▸ **Page excerpt**:
▼▼▼

Rick Hagans, a Southern Baptist minister from Auburn, Alabama will soon begin walking across the entire state of West Virginia. That would be a lot of miles for anyone (approximately 400 miles), but for Pastor Hagans, its just another walk, or as he puts it, another “Pilgrimage of a Promise”.
The promise and the first walk that came from it started way back in 1995, 13 years and almost 6,000 miles ago.
Pastor Hagans’ walking started when a little boy he met in a garbage dump during a church mission trip to Mexico asked him for a pair of shoes.
“We were on the last day of our annual Christmas mission trip when a little fella, no more than 5 or 6 years old came up to me and asked if he could swap the toys we’d given him for a simple pair of shoes. His own shoes were tattered with his toes sticking out well beyond the soles, and his were among the best in the dump.

▲▲▲

▸ **Work to complete**:
**A.** According to the article about Pastor Hagans, what did the little boy in the garbage dump ask him for?
**B.** Carry on the article about Pastor Hagans' walks, picking up after its last sentence.
The records have nothing to do with anything asked here.

▸ **Data supplied**:
▼▼▼

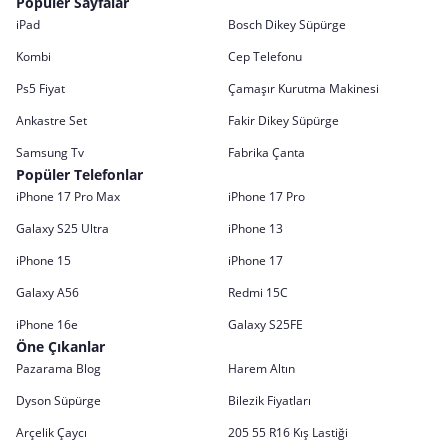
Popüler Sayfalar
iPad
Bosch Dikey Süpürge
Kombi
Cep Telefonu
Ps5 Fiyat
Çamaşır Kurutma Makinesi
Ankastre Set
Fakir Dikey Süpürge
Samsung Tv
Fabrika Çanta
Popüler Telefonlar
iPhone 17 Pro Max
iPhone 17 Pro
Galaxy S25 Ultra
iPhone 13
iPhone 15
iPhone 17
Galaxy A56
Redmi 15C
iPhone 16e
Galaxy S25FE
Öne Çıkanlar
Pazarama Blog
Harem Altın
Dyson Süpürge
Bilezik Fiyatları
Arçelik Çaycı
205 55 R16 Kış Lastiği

▲▲▲

▸ **Answers to each task**:
**A.** A simple pair of shoes.

**B.**
Many people, including his own parents and sisters were barefoot, in a filthy dump, in a rare 30° snowy day in the Mexican trash pile they called home.” Hagans said that pitiful picture so struck a chord in his soul that while he had no shoes to give the boy, he gave him something more valuable, he gave him his word that he’d be back with shoes for everyone.
A school teacher at the time, Rick figured he could save a little money here and there and come up with the 80-100 pair of shoes he’d need to keep his word and provide the shoes everyone in that particular dump would require. The dream, to get those shoes somehow grew in Rick Hagans’ heart.
During a revival meeting that spring, he told a Birmingham congregation that if they’d help him raise shoes he would do something himself to earn them. Pastor Hagans pledged to walk all the way across Alabama if his friends would pledge a pair of shoes for every mile he’d cover. “They seemed enthusiastic about it so I upped the ante in a moment of excitement and told them I’d walk across Alabama barefoot like my little Mexican buddy if they’d help me raise 10 pair per mile.”
So his walking began. That first year, 1996, he indeed did walk across Alabama. Though walking barefoot on black-top highways in a hot Alabama July burned his feet so badly he ended up in a hospital.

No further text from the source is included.